Word tokens are splitted with whitespace
# result: string
purewords.clean_sentence(inputs)
'ha hi hello i am at _url_ you know yahoo my computer is great my phone number is _phone_ 的 my password _num_ abc _num_ y y'
Split document with some confident splitting token such as '.' or '?'.
# result: list of cleaned string
purewords.clean_document(inputs)
['ha hi', 'hello i am at _url_', 'you know yahoo', 'my computer is great', 'my phone number is _phone_', '的 my password _num_ abc _num_ y y']
You can use different setting in purewords.
import purewords
from purewords.tokenizer import YoctolTokenizer
from purewords.filter_collection import document_filters
from purewords.filter_collection import token_filters
tokenizer = YoctolTokenizer()
pw = purewords.PureWords(
tokenizer=tokenizer, # select your tokenizer
document_filters=document_filters, # select your document filters
token_filters=token_filters, # select your token filters
max_len=200, # cut long sentence whose length exceed max_len
min_len=1 # ignore short sentence
)
inputs = 'This is a sentence.'
pw.clean_sentence(inputs)
pw.clean_document(inputs)
You can select WhitespaceTokenizer
tokenizer if you prefer tokenize
sentences with whitespace or JiebaTokenizer
for default jieba setting.
Otherwise, we use yoctol jeiba tokenizer as our default setting.

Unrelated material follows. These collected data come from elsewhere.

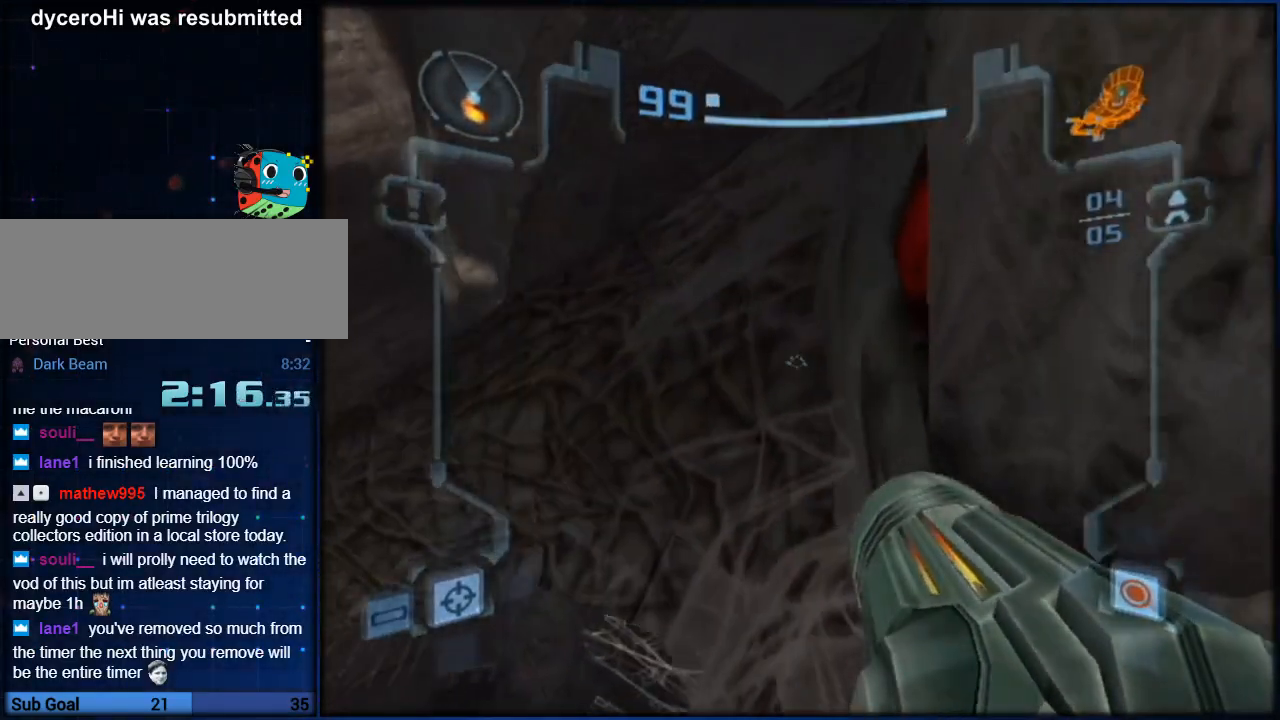
{"buttons": ["L1"], "left_stick": "down", "right_stick": "center", "button_events": []}
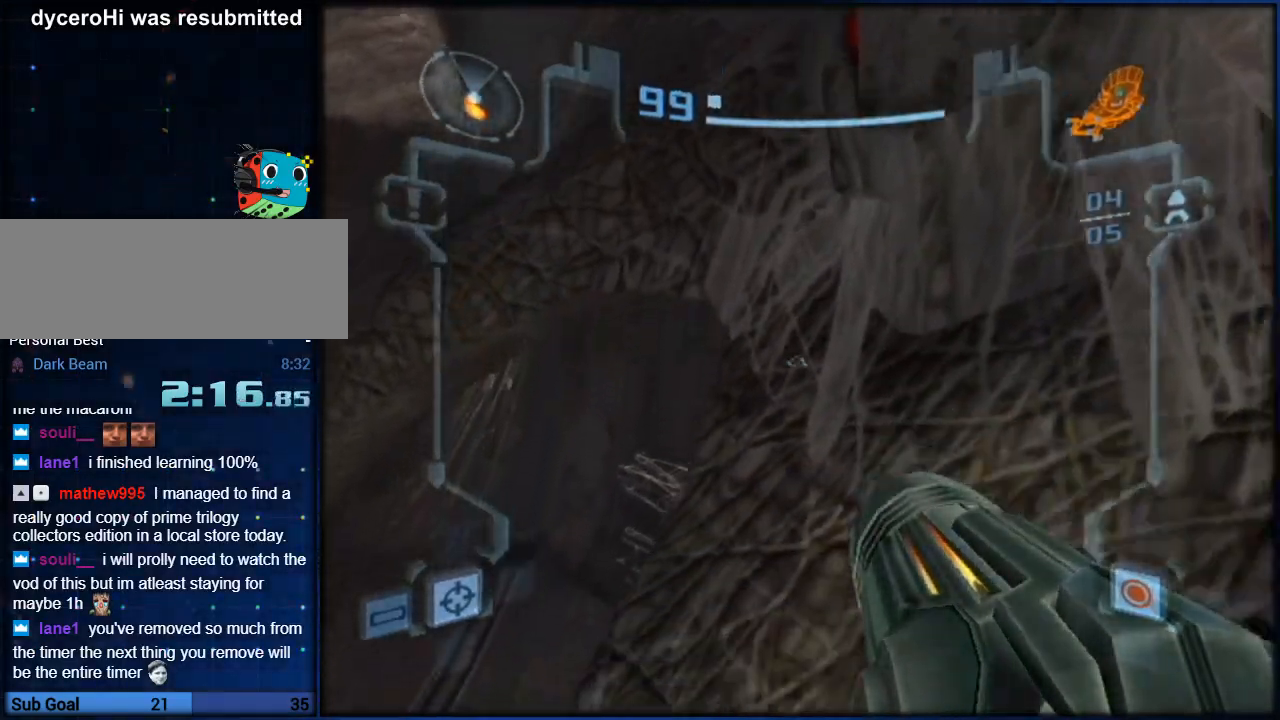
{"buttons": ["L1"], "left_stick": "up", "right_stick": "center", "button_events": []}
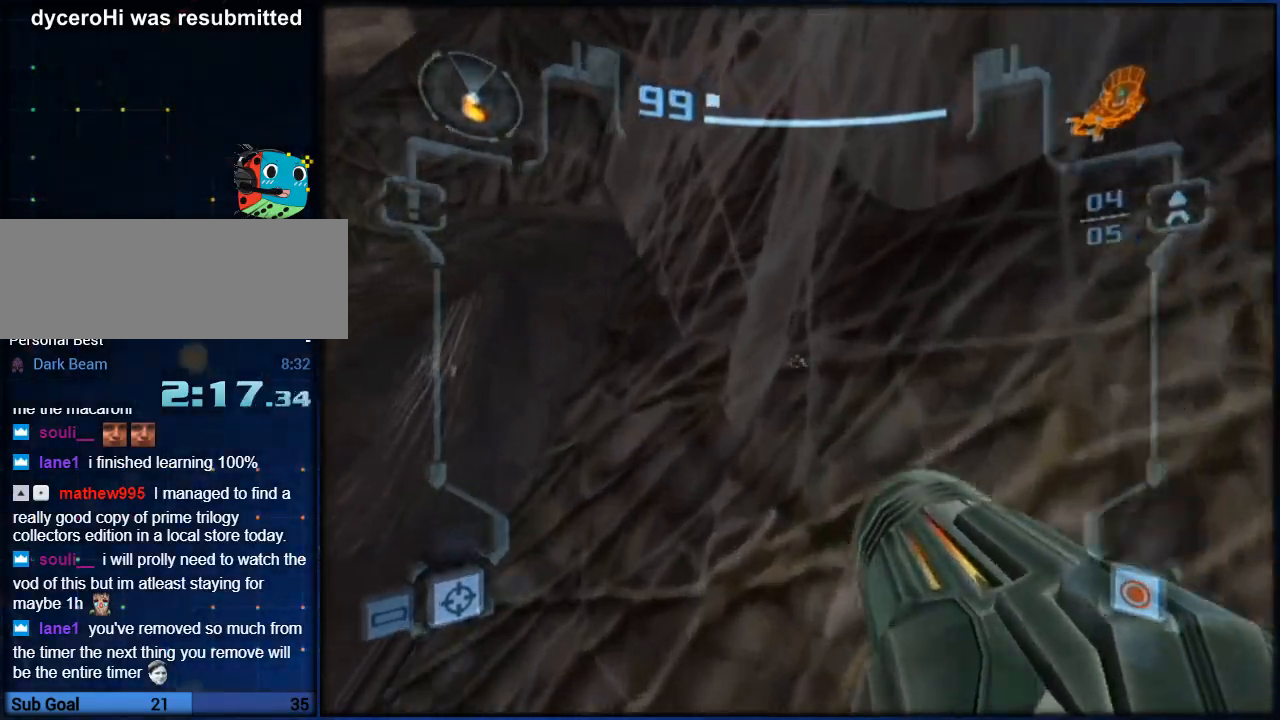
{"buttons": ["L1"], "left_stick": "up-left", "right_stick": "center", "button_events": [[67, "B", "down"], [450, "B", "up"]]}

from purewords.tokenizer import WhitespaceTokenizer
tokenizer = WhitespaceTokenizer()
pw = purewords.PureWords(
tokenizer=tokenizer
)
You can add new word in JiebaTokenizer to customize your tokenizer.
from purewords.tokenizer import JiebaTokenizer
tokenizer = JiebaTokenizer()
tokenizer.add_word(new_word, freq, tag) # The setting is same with jieba.add_word
tokenizer.add_words(new_word_list, freq, tag)
pw = purewords.PureWords(
tokenizer=tokenizer
)
You can customize your preprocesing ways in purewords.
token_filters: preprocess tokens after tokenization of each sentence
You can create your customized filters by adding your filters in our filter collection class.
Filter means a callable object which receives a raw sentence and returns the processed one.
The preprocessing order is consistent with the adding order of filters.
from purewords.filter_collection import BaseFilterCollection
custom_filters = BaseFilterCollection()
custom_filters.add(filter_1)
custom_filters.add(filter_2)
...
custom_filters.add(filter_n)
pw = purewords.PureWords(
tokenizer=tokenizer,
document_filters=custom_filters,
)
You can add stopwords in purewords/config/stopwords.txt
.
Preprocess text files into a single cleaned document from command line.
Usage:
python -m purewords input_file_path
Or, you can use following command to clean all the txt files in your directory.
python -m purewords -d your_raw_text_dir
If you prefer long sentences and want to ignore short sentences less than 5 words, you can try this.
python -m purewords -min 5 your_text_file
Or you prefer short sentences less than 30 words and want to cut long sentences into short sentences.
You can set up the maximun sentence length like this.
python -m purewords -max 30 your_text_file
You can also use multi-trhead to speed up the cleaning process.
In the follwoing example, you clean all the text files with 4 threads
python -m purewords -j 4 -d your_raw_text_dir